Credit reports play a large role when it comes to an individual's ability to obtain credit cards and loans. Unfortunately, bankruptcy can affect a credit report or score in a way that reduces the chances of obtaining this financing. But there are ways to minimize its impact.

A bankruptcy filing generally remain on credit reports for up to 10 years before they are removed. Its impact depends on the type of bankruptcy, however.

A Chapter 7 bankruptcy is used by debtors who defaulted on their loans and covers credit card debt, medical bills and personal loans. It does not deal with student loans, taxes, criminal fines and spousal or child support. To qualify for this type of bankruptcy, a debtor must pass a means test. Once that occurs, their vehicles, valuables and other property may be liquidated to resolve as much of the debt as possible. Some essential assets such as a home or work computer may be exempt from this liquidation process. Chapter 7 has a negative impact on credit reports for 10 years from the date of filing. These filings could cause a drop of 200 points on these reports. Debts erased by filings are also included.

A Chapter 13 bankruptcy, on the other hand, is for debtors who earn too much to qualify for Chapter 7 but cannot meet creditors' demands. A Chapter 13 filing can have a negative impact on credit scores and remain there for seven years. A debtor must obtain court approval for any loans during that time. Under this type of bankruptcy, a court-created payment plan requires repayment of debt over three to five years. Any remaining debts are then eliminated. Chapter 13 allows repayment of some debt while allowing a debtor to keep cars, jewelry and other property.
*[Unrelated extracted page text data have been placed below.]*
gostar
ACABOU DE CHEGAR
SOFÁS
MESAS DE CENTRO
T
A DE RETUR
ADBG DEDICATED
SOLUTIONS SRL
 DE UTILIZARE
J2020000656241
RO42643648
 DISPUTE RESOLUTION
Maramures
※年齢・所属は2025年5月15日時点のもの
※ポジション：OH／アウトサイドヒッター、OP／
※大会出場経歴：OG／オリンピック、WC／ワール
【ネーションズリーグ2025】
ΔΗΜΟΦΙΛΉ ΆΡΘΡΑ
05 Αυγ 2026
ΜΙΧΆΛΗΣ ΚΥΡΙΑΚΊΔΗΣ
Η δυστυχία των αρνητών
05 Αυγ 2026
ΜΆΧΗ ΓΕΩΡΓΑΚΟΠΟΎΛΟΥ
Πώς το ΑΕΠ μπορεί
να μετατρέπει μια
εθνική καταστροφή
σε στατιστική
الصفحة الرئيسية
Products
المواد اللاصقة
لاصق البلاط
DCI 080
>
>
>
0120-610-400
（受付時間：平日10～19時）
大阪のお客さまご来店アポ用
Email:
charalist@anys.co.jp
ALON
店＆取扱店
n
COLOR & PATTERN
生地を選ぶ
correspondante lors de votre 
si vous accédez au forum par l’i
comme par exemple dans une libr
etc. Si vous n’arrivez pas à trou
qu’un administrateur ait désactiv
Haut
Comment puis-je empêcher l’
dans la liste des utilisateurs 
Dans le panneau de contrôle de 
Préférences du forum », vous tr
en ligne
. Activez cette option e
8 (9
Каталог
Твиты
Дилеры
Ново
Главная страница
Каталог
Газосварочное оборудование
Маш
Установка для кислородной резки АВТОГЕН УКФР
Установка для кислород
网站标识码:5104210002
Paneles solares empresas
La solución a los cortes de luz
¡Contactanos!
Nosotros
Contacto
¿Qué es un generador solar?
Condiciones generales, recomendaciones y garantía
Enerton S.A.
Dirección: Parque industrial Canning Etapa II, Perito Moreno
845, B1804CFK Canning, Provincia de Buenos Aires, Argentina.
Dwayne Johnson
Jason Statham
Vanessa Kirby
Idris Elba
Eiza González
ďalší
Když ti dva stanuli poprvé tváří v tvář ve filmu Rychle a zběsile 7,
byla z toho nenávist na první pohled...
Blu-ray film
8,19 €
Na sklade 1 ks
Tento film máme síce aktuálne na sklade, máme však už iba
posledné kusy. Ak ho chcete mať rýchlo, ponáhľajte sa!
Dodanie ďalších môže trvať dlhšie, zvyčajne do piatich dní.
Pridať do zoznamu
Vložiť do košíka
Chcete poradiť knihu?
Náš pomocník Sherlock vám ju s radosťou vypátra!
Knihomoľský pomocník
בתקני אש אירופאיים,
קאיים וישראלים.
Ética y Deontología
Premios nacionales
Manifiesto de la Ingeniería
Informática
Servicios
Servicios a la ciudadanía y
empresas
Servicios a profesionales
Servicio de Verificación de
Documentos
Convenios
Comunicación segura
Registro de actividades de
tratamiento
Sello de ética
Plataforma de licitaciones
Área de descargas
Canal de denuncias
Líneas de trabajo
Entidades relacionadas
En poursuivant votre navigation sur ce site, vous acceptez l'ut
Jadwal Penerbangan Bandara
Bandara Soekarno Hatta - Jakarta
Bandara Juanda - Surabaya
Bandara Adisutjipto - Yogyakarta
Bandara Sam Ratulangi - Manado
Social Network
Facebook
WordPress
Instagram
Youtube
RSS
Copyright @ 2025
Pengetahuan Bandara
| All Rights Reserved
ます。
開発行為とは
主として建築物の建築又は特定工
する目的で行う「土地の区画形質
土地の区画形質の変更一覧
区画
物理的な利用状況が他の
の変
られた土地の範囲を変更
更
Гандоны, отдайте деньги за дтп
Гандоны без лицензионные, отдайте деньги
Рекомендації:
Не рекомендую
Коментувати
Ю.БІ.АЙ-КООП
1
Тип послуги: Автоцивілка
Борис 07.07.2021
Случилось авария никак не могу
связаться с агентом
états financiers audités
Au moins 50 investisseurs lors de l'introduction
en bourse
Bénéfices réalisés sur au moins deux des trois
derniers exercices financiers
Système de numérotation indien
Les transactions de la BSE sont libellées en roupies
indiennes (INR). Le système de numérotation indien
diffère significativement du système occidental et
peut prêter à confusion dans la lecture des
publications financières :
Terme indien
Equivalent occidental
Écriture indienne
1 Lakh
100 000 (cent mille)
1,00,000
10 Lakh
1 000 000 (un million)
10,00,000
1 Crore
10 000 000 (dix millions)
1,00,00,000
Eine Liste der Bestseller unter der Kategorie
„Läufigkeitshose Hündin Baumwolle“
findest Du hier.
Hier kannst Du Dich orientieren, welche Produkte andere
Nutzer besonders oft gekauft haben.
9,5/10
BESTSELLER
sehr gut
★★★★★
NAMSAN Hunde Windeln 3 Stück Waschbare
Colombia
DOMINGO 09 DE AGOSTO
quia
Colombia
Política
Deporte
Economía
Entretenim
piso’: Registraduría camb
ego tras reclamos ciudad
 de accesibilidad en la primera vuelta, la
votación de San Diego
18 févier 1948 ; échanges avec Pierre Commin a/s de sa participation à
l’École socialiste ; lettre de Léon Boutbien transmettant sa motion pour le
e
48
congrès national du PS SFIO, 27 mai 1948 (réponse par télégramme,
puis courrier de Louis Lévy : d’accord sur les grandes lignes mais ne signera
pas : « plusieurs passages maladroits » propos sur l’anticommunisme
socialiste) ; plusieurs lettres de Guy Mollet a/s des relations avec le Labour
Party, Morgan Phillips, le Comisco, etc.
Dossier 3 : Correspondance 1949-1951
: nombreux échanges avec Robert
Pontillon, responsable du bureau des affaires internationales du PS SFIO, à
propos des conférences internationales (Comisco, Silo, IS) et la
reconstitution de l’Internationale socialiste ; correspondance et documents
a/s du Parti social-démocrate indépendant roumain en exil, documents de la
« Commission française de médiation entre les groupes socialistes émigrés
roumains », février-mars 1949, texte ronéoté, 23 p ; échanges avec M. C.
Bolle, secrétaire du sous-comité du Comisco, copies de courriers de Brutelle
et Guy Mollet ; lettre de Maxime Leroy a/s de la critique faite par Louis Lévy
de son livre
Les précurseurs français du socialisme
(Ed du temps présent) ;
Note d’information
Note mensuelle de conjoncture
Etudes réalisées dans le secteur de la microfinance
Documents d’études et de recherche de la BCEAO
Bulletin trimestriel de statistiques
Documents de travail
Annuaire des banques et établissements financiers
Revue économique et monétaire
Sometimes, bankruptcy may be eliminated from credit reports before 10 years. Reports should be closely scrutinized for errors with regard to personal information, debts, creditors or timelines. Disputes should be filed with the credit bureau. A debtor should file a dispute if a bankruptcy was not removed after the expiration date.

After debts are discharged, credit reports should be reviewed to assure that only accounts that were involved in the bankruptcy were reported. Any mistakes can further drop credit ratings and should be disputed.

Sometimes, debt settlement and consolidation can be used instead of bankruptcy. But filing for bankruptcy may be unavoidable where, for example, debts are rampant and exceed 50 percent of annual income. An attorney can help review options and pursue a reasonable plan.